杨阜顿了顿,解释道:“臣不是要和陛下提及旧事,只是想和陛下说一说,到了紧要关头,只有近支的亲族可以指望、远支的亲族根本与路人无异。”
曹睿略微叹了口气:“杨卿方才所说,朕全都明白。但近支宗亲有夺权之危,远支宗亲则更安全些,这是常理。”
杨阜肃然说道:“陛下,退一万步说,倘若真是到了皇权倾危的时候,远支宗亲与异姓权臣,又能有什么区别的?”
“就拿桓灵之时来说,当天下动乱之时,各地诸侯王或被困在封地中碌碌无为、或干脆坐视不理安于享乐。姓刘的诸侯王都不作为,还能指望其他宗室吗?”

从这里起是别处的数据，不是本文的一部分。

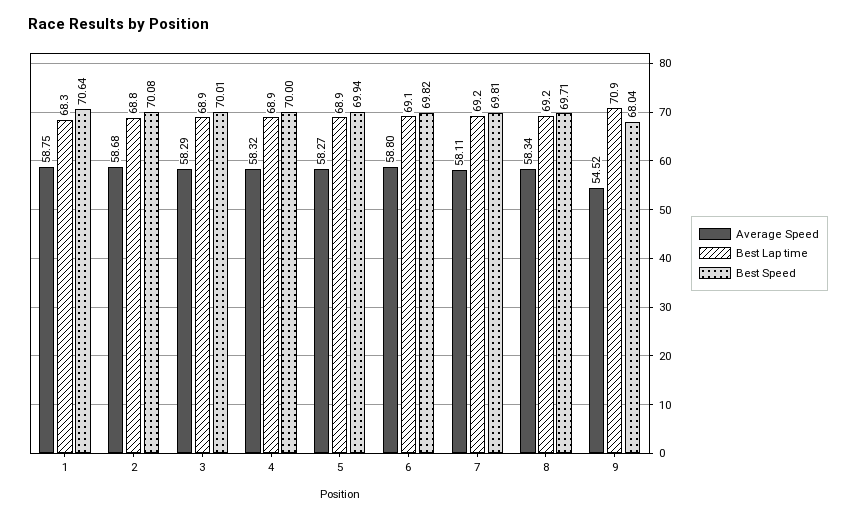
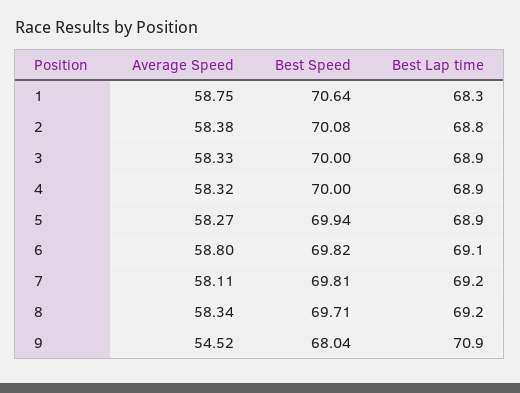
  {
    "Average Speed": {
      "1": 58.75,
-     "2": 58.68,
+     "2": 58.38,
-     "3": 58.29,
+     "3": 58.33,
      "4": 58.32,
      "5": 58.27,
      "6": 58.8,
      "7": 58.11,
      "8": 58.34,
      "9": 54.52
    },
    "Best Lap time": {
      "1": 68.3,
      "2": 68.8,
      "3": 68.9,
      "4": 68.9,
      "5": 68.9,
      "6": 69.1,
      "7": 69.2,
      "8": 69.2,
      "9": 70.9
    },
    "Best Speed": {
      "1": 70.64,
      "2": 70.08,
-     "3": 70.01,
+     "3": 70,
      "4": 70,
      "5": 69.94,
      "6": 69.82,
      "7": 69.81,
      "8": 69.71,
      "9": 68.04
    }
  }

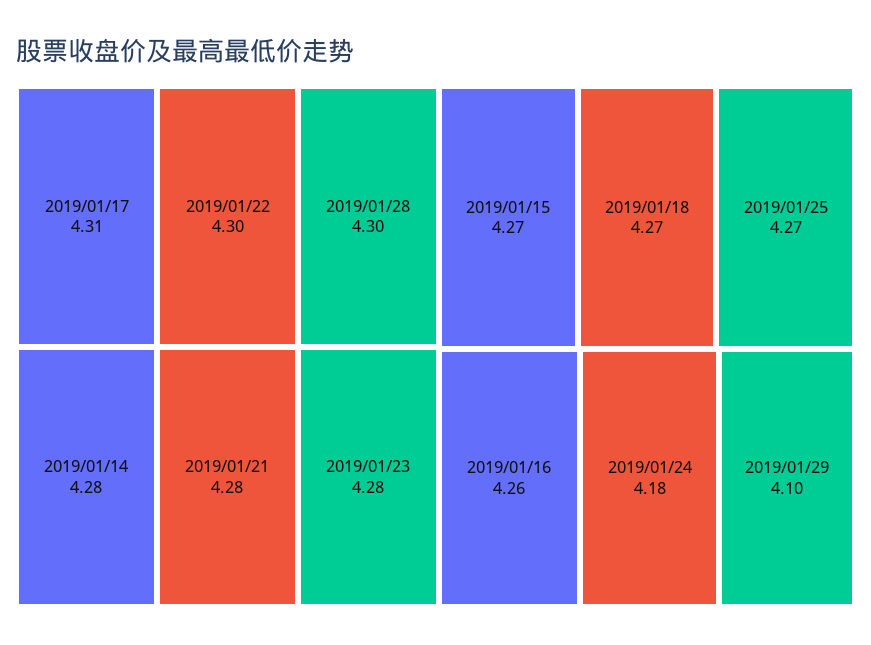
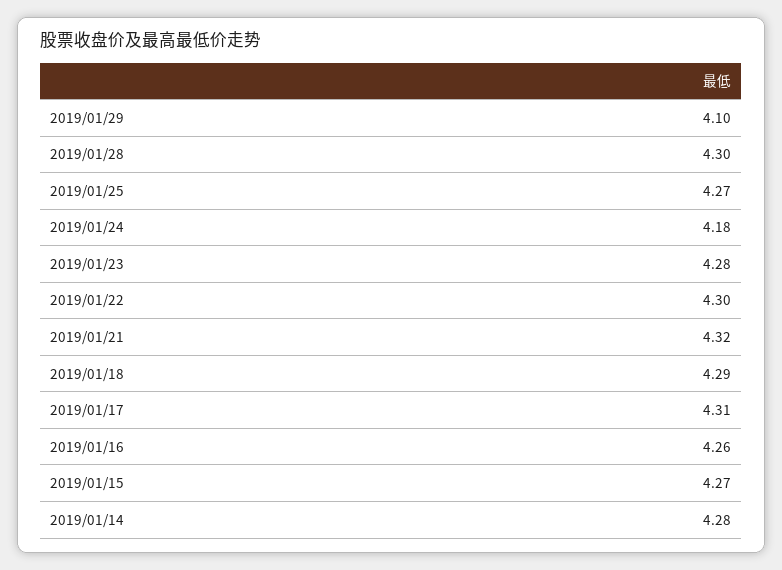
  {
    "2019/01/17": 4.31,
    "2019/01/22": 4.3,
    "2019/01/28": 4.3,
    "2019/01/14": 4.28,
-   "2019/01/21": 4.28,
+   "2019/01/21": 4.32,
    "2019/01/23": 4.28,
    "2019/01/15": 4.27,
-   "2019/01/18": 4.27,
+   "2019/01/18": 4.29,
    "2019/01/25": 4.27,
    "2019/01/16": 4.26,
    "2019/01/24": 4.18,
    "2019/01/29": 4.1
  }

曹睿点了点头,露出些许为难之色:“卿说的都对,但天下对的事情太多了,真正做起来却没那么容易。”
“杨卿且去吧,刚刚的话朕都听到了。”
“臣告退。”杨阜行礼后走出了书房。
……
而此时数千里外的凉州,却完全是另一番景象。
大魏西陲,临羌城外二十里,一支千人左右的羌人骑队,正在山谷中歇息。
而骑兵簇拥着、最中间的几名贵人,正在窃窃私语的讨论些什么。